WASHINGTON — Attorney General Pam Bondi released a list of 300 politicians and prominent people who were named in the Epstein files, as she told Congress that all of the docs that the Department of Justice was required to reveal have been made public.
Deputy Attorney General Todd Blanche and Bondi noted that privileged material is still being withheld as she outlined the list of government officials and “politically exposed” individuals who appeared in the files in a letter to the heads of the House and Senate Judiciary Committees.
“The Department released all ‘records, documents, communications and investigative materials in the possession of the Department’ that ‘relate to’ any of nine different categories,” Bondi and Blanche wrote.
Some of the 300 names listed include President Trump, Barack and Michelle Obama, Microsoft founder Bill Gates, Bill Cosby, Robert De Niro, Bill and Hillary Clinton.
Also included are Prince Harry, Woody Allen, Kamala Harris, Mark Zuckerberg, Bruce Springsteen, Elon Musk, Pope John Paul II, Nancy Pelosi, House Minority Leader Hakeem Jeffries (D-NY), Bono, Beyonce, and more.
Inclusions in the files does not imply wrongdoing, or even direct contact with Epstein.
Several of the individuals had “extensive direct email contact” with Epstein or his madam, Ghislaine Maxwell, while others were referenced “in a portion of a document (including press reporting) that on its face is unrelated to the Epstein and Maxwell matters,” the two DOJ bosses explained.
The DOJ had been given a deadline of Dec. 19 under the Epstein Files Transparency Act to publicly divulge all files pertaining to the late notorious sex predator Jeffrey Epstein.
Epstein files included details about organizations with alleged links to Epstein, such as his trafficking and financial operations, as well as internal DOJ emails of feds who were investigating him and his associates.
A team of hundreds of lawyers combed through some 6 million pages worth of files and released over 3.5 million pages of material several weeks after that remarkably short deadline, per the DOJ’s figures.
Files withheld from the public include material subject to “deliberative-process privilege, work-product privilege, and attorney-client privilege,” Bondi and Blanche explained. Additionally, the DOJ made redactions of victims’ names and personally identifiable information.

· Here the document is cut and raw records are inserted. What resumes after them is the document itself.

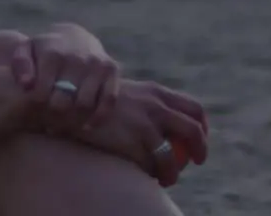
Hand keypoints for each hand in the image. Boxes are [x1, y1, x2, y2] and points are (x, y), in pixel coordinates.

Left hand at [10, 26, 120, 131]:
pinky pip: (109, 101)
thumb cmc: (44, 50)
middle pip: (63, 103)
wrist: (75, 36)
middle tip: (48, 126)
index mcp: (52, 55)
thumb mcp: (26, 49)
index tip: (33, 114)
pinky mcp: (112, 70)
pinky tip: (87, 127)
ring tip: (63, 128)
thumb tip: (26, 84)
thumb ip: (21, 65)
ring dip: (73, 122)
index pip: (41, 94)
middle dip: (53, 118)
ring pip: (84, 105)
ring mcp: (96, 64)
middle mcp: (76, 59)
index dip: (35, 110)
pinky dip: (99, 118)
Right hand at [72, 79, 210, 186]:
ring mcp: (143, 125)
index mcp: (155, 91)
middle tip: (196, 161)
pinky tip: (148, 177)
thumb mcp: (124, 91)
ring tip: (168, 178)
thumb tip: (163, 120)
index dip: (203, 126)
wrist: (67, 102)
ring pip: (172, 155)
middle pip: (193, 131)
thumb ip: (144, 101)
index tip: (199, 138)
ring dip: (174, 171)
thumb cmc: (93, 99)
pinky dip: (153, 174)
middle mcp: (154, 106)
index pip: (193, 107)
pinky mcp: (130, 142)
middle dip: (200, 150)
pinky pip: (151, 165)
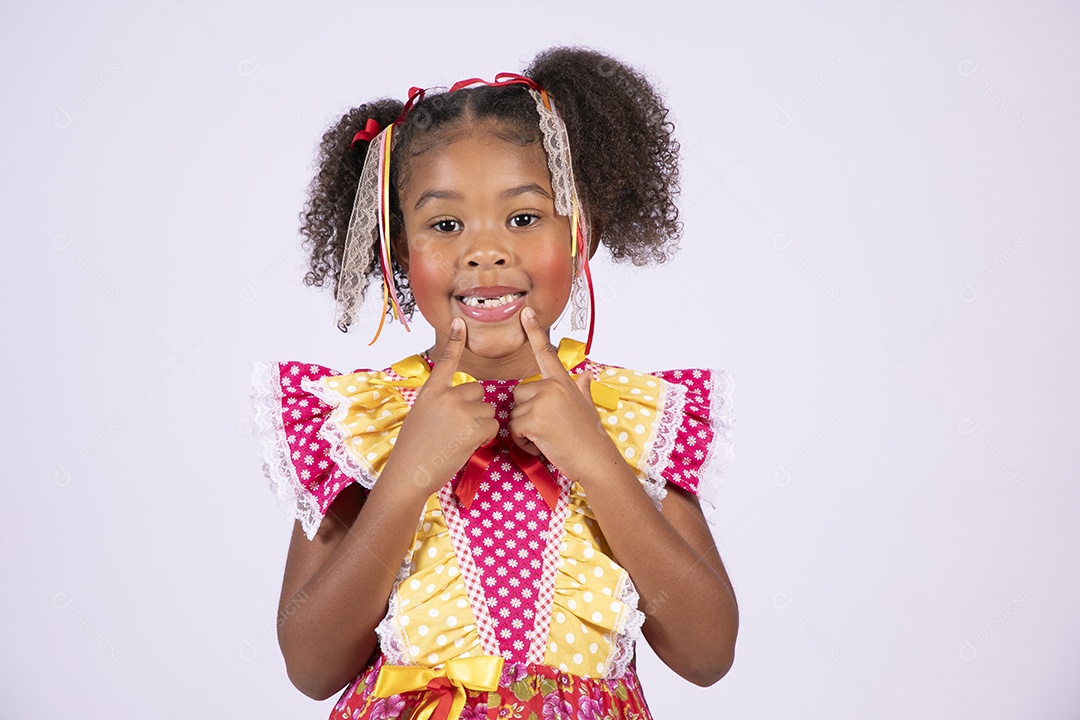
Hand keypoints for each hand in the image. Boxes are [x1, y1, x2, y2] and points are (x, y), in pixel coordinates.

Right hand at [384, 319, 498, 496]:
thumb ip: (439, 402)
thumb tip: (462, 399)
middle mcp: (446, 396)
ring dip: (480, 424)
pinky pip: (492, 425)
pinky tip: (466, 444)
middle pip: (477, 390)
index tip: (460, 322)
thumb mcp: (420, 415)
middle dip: (474, 407)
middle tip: (457, 427)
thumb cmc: (413, 449)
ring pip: (487, 409)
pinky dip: (485, 437)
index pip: (445, 361)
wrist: (409, 472)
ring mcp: (461, 410)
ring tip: (459, 438)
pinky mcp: (473, 427)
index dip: (454, 341)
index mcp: (430, 391)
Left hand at [508, 308, 619, 484]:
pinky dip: (523, 442)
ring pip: (514, 414)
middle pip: (518, 394)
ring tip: (547, 438)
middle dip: (526, 414)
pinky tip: (542, 445)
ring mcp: (542, 401)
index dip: (534, 331)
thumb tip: (586, 374)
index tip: (525, 313)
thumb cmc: (590, 436)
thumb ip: (582, 388)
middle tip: (548, 428)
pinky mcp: (533, 418)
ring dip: (525, 431)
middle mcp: (552, 386)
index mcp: (563, 381)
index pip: (546, 353)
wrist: (595, 459)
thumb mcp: (587, 405)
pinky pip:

Here’s the latest on the release of the Epstein files
Blanche previously revealed that there is a “small number of documents” on Epstein that are in limbo due to litigation and will be publicly released if a court approves.
“No records were withheld or redacted ‘on the basis of embarrassment, reputational harm, or political sensitivity, including to any government official, public figure, or foreign dignitary,’” Bondi and Blanche emphasized.
“Any omissions from the list are unintentional and, as explained in the previous letters to Congress, a result of the volume and speed with which the Department complied with the Act,” the two added.
“Individuals whose names were redacted for law-enforcement sensitive purposes are not included.”
The missive was sent to Senate Judiciary Committee Chairman Chuck Grassley (R-Iowa) and ranking member Dick Durbin (D-Ill.), as well as House Judiciary Committee Chairman Jim Jordan (R-Ohio) and ranking member Jamie Raskin (D-Md.) on Saturday.
For reasons that are not entirely clear, Bondi did not sign the letter, but Blanche did, though her name was printed on top of his.
Critically, the Epstein files include some accusations and tips that the DOJ was unable to verify or deemed unreliable.
Last week, Rep. Ro Khanna (D-Calif.), who co-led the Epstein Files Transparency Act alongside libertarian-leaning Rep. Thomas Massie (R-Ky.), took to the House floor and read the names of six in the files he accused of being “wealthy and powerful men that the DOJ hid for no apparent reason. “
Under the speech and debate clause of the Constitution, lawmakers are shielded from certain types of liability, such as defamation, if they’re acting in their official capacity.
Four of those names turned out to be in a Southern District of New York photo lineup with no known ties to Epstein, the DOJ later revealed.
“The ‘problem’ is that you didn’t come to us, but immediately ran to X and the House floor and made false accusations about four men, while we were checking the facts,” Blanche said on X in response to the ordeal.
Lawmakers had been given a chance to read the unredacted files starting Monday of last week, though it was revealed that the DOJ tracked their search history in the uncensored trove.